2月から日本銀行が導入したマイナス金利は銀行の収益を圧迫するだけで効果がないといった批判が強まっているが、平野憲一氏(ケイ・アセット代表)はこう分析している。
「日銀が物価上昇達成時期を延期したことから年内にその成果が出てくるのは難しい。だからといって政府・日銀にギブアップはない。カネ余り現象がより顕著となり、株式や不動産に流入するのは必至」
日銀頼みでは限界もあるため、7月の参院選を前に大型補正予算と消費増税延期という政府の「景気刺激セット」を予測する声も多い。
「5月下旬の伊勢志摩サミット前後で大規模な補正予算と消費増税延期が発表されれば、日本経済の回復期待が高まる。また米利上げも年内に最低1回は予想されるため、ドル高円安も追い風となる」(第一生命経済研究所首席エコノミストの永濱利廣氏)

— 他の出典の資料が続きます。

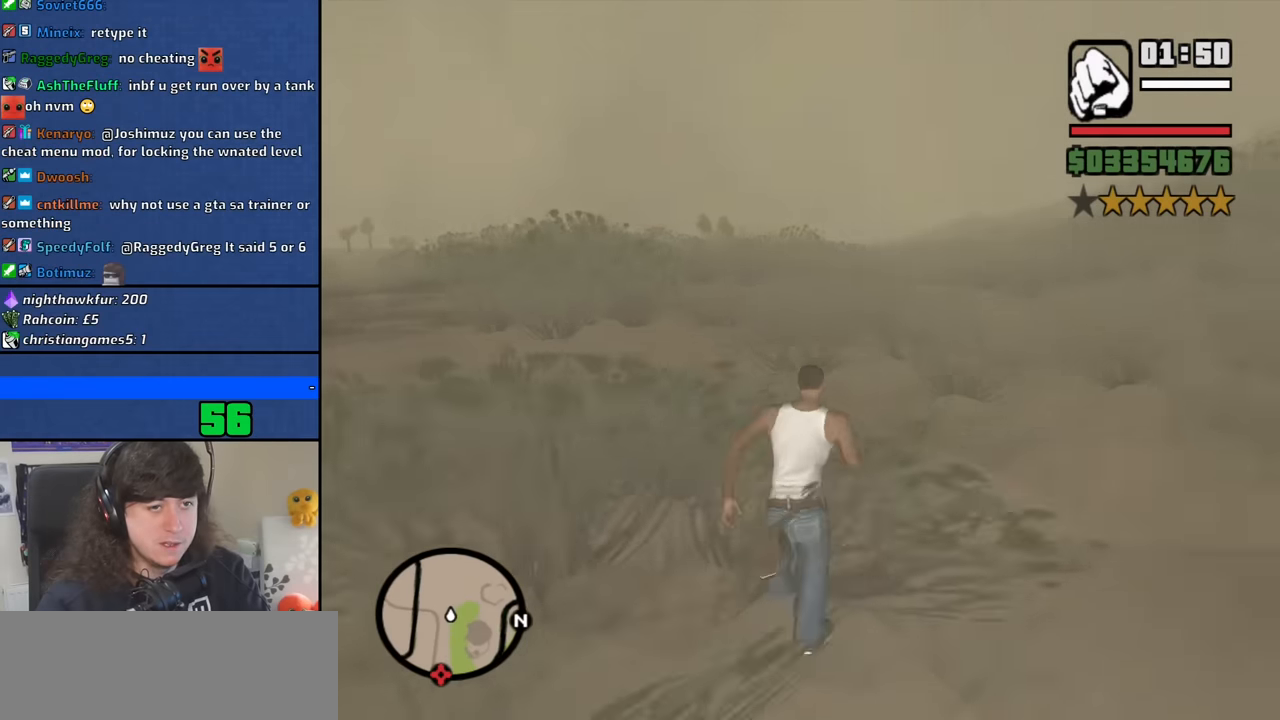
{"keys": ["space", "w"], "mouse": [], "events": [[50, "space", "down"], [100, "space", "up"], [233, "space", "down"], [333, "space", "up"], [417, "space", "down"]]}
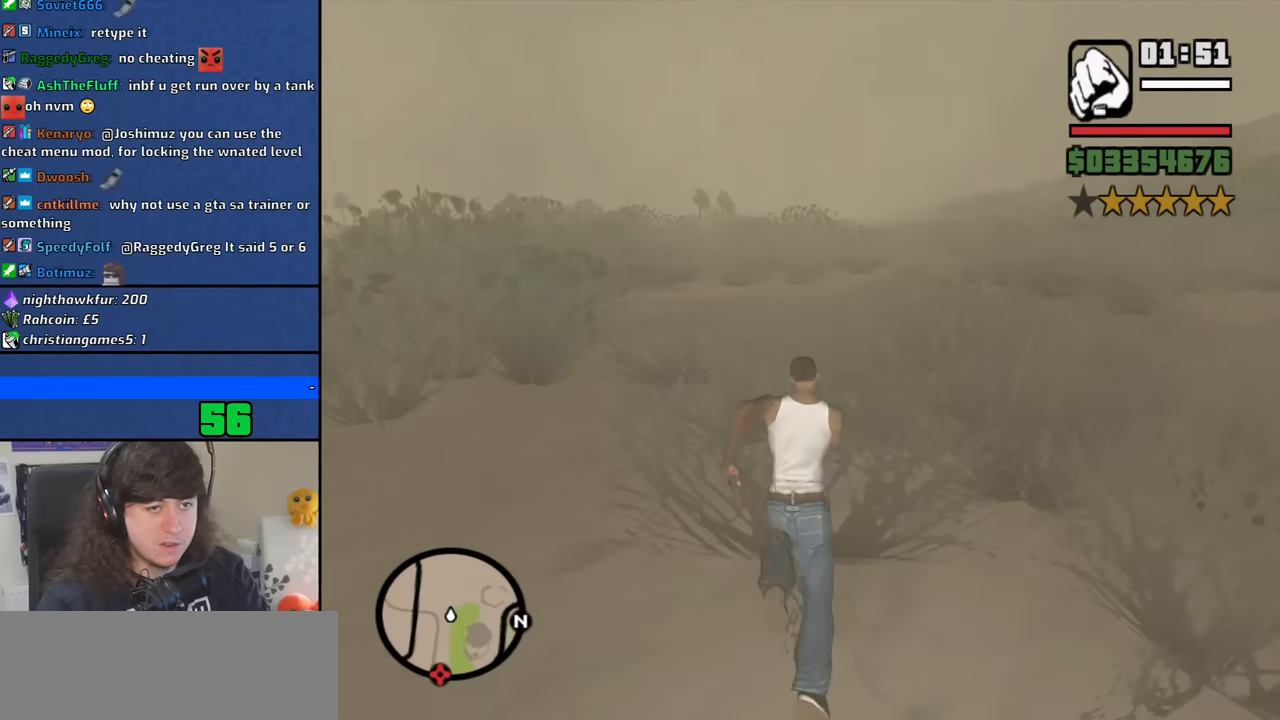
{"keys": ["w"], "mouse": [], "events": [[17, "space", "up"], [150, "space", "down"], [200, "space", "up"], [350, "space", "down"], [433, "space", "up"]]}
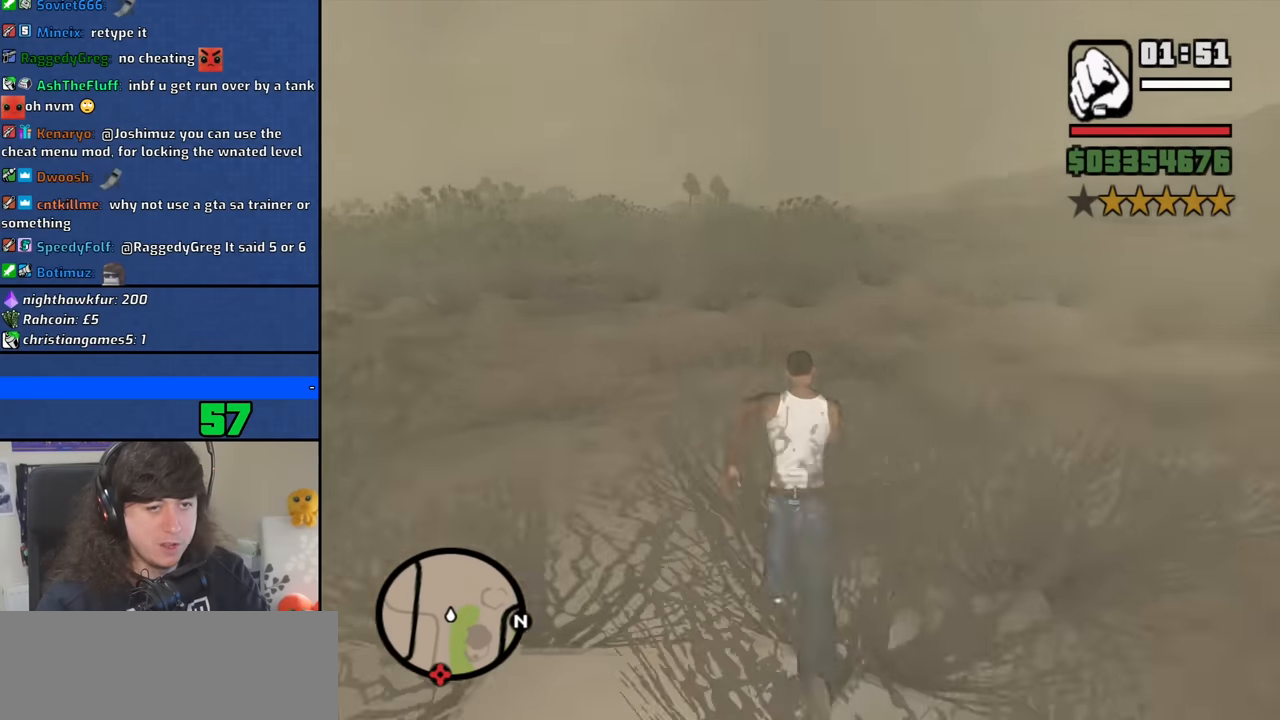
{"keys": ["w"], "mouse": [], "events": [[33, "space", "down"], [133, "space", "up"], [267, "space", "down"], [317, "space", "up"], [450, "space", "down"], [500, "space", "up"]]}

「そこに日銀の追加緩和が加わり3点セットになれば、110円台への円安に戻ることは十分考えられ、日経平均にはプラスに働く」(みんかぶマガジン社・日本株情報配信部・編集長の冨田康夫氏)
さらに、株式評論家の植木靖男氏は「自社株買い」の増加もプラス材料と見る。企業が自社株買いをすると、市場に流通する株数が減り、1株当たり利益も増えて株の魅力が増すことで株価の上昇につながるからだ。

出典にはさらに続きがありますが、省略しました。